*ABOUT THIS TASK*
Write out the records below exactly as they appear, skipping each picture.
________________________________________
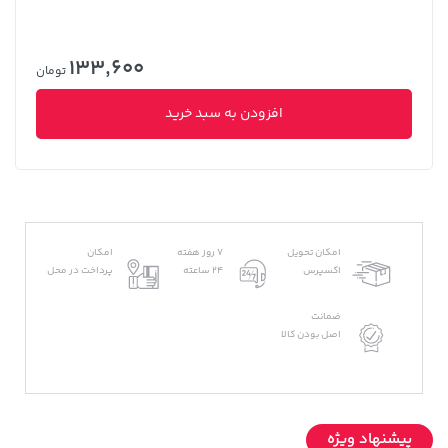
133,600
تومان
افزودن به سبد خرید
امکان تحویل
7 روز هفته
امکان
اکسپرس
24 ساعته
پرداخت در محل
ضمانت
اصل بودن کالا
پیشنهاد ویژه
________________________________________
*OUTPUT*
133,600
تومان
افزودن به سبد خرید
امکان تحویل
7 روز هفته
امکان
اکسپرس
24 ساعته
پرداخت در محل
ضمانت
اصل بودن کالا
پیشنهاد ویژه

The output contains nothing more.